Background The use of empiric antibiotics more selective than broad-spectrum antibiotics is very frequent, which entails increased resistance in our environment.
Purpose To evaluate the use of daptomycin in patients with suspected infection in complicated skin and soft-tissue infections (IPPBc), infectious endocarditis (EID) by meticilin resistant staphylococcus aureus (MRSA) or bacteremia by MRSA associated with EID or IPPBc.
Material and methods Prospective longitudinal intervention study. We collected data from patients with suspected IPPBc, EID or bacteremia with prescription of daptomycin who started the treatment with daptomycin between November 2017 and September 2018. Variables: age, sex, doses and days of treatment, use, antibiogram and treatment with statins (presenting risk of creatine kinase elevation and rhabdomyolysis). Data were collected using the Farmatools program, electronic prescribing and patient history Selene. The pharmaceutical interventions were perfomed for the improper use of daptomycin and interactions with statins.
Results Eighty-two patients were included (51.22% women, median age: 66.56). Doses of daptomycin: 4–10 mg/kg/day: average of treatment: 10.26 days. Justification of prescribing daptomycin: IPPBc (35.38%), EID (12.20%), bacteremia (51.23%) or others (1.19%). In 67 patients (81.71%) were empirical use, in 14 patients (17.10%) with indication by MRSA and without indication (Espondilocistitis) in one patient (1.19%). In 97.56%, the antibiogram was performed which revealed that 77.5% had no indication of daptomycin. Forty-seven patients changed to another more sensitive antibiotic, whereas 15 patients continued with daptomycin. Twenty patients had concomitant treatment with statins. Thirty-eight pharmaceutical interventions were made: 17 for no indication of daptomycin and 21 for interaction with statins. Of the total, 57.89% were accepted by the doctor (18.18% for no indication, 81.82% for interaction with statins). During the study, 47 patients suspended treatment with daptomycin and 35 patients continued with them (20 with indication, 15 without indication).

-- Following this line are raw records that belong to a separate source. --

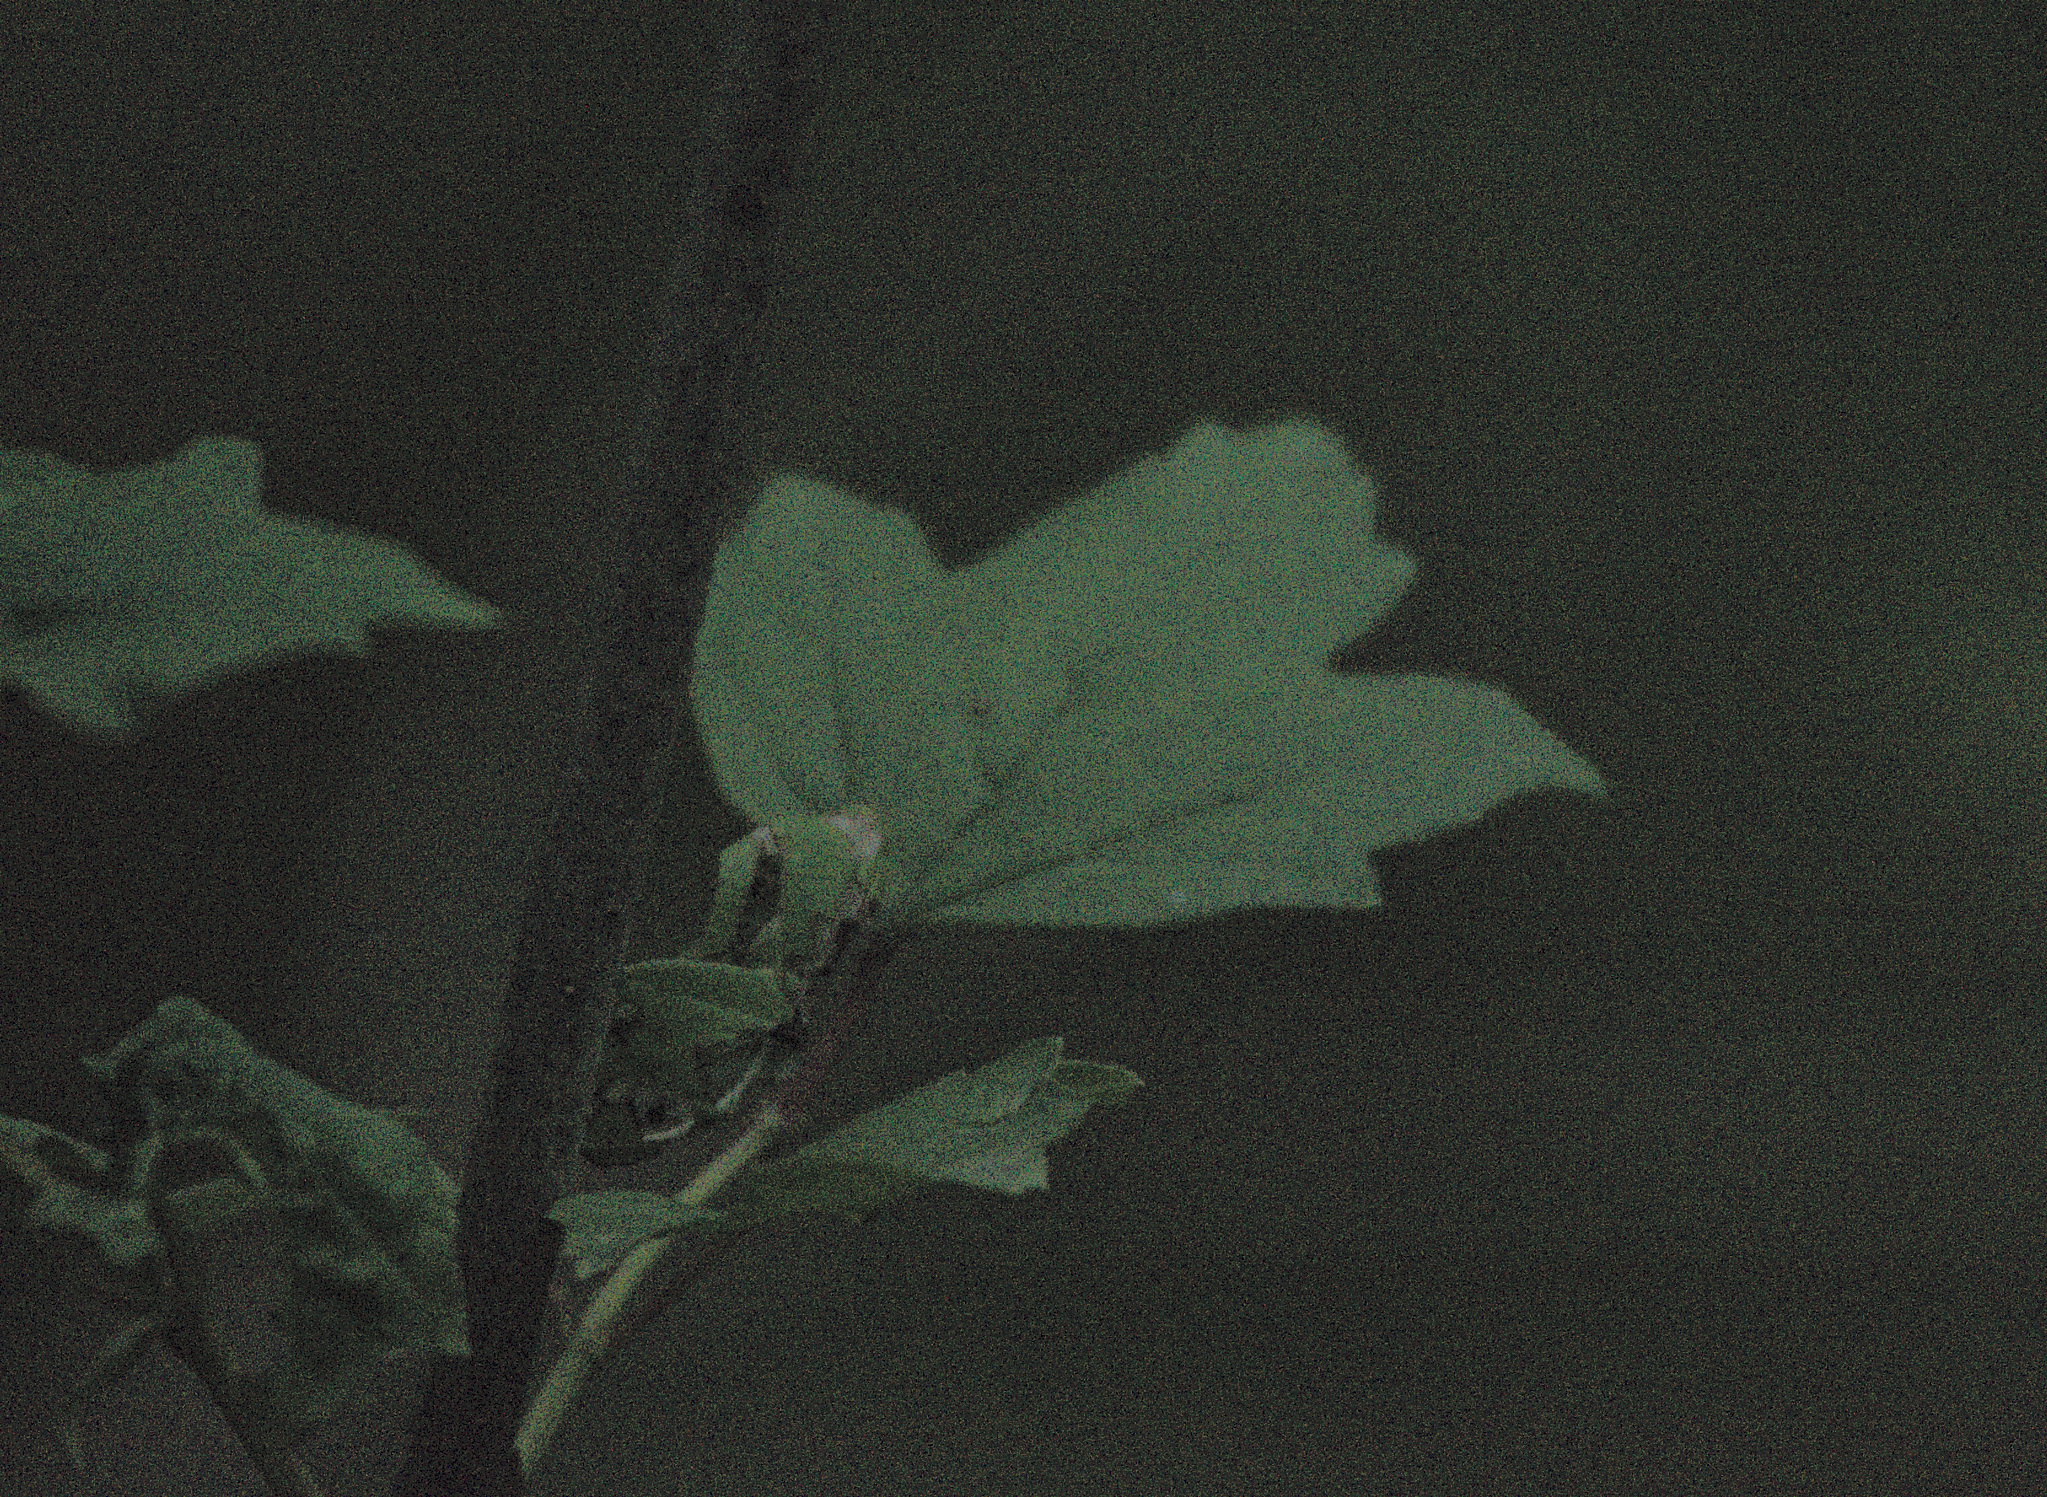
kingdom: Plantae
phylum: Tracheophyta
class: Magnoliopsida
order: Dipsacales
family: Viburnaceae
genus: Viburnum
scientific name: Viburnum opulus
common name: Guelder-rose
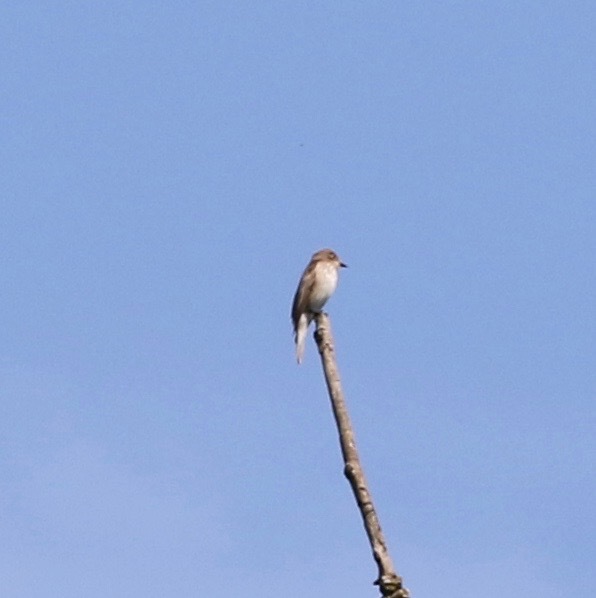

Conclusion In most cases, daptomycin was prescribed for empirical use, but the treatment was suspended after the antibiogram. Pharmaceutical interventions have helped to improve the use of daptomycin and contributed to reducing the risk of resistance in our environement. Futhermore, it is important to know the pharmacological interactions when establishing an antibiotic treatment to avoid the occurrence of adverse reactions.
References and/or acknowledgements No conflict of interest.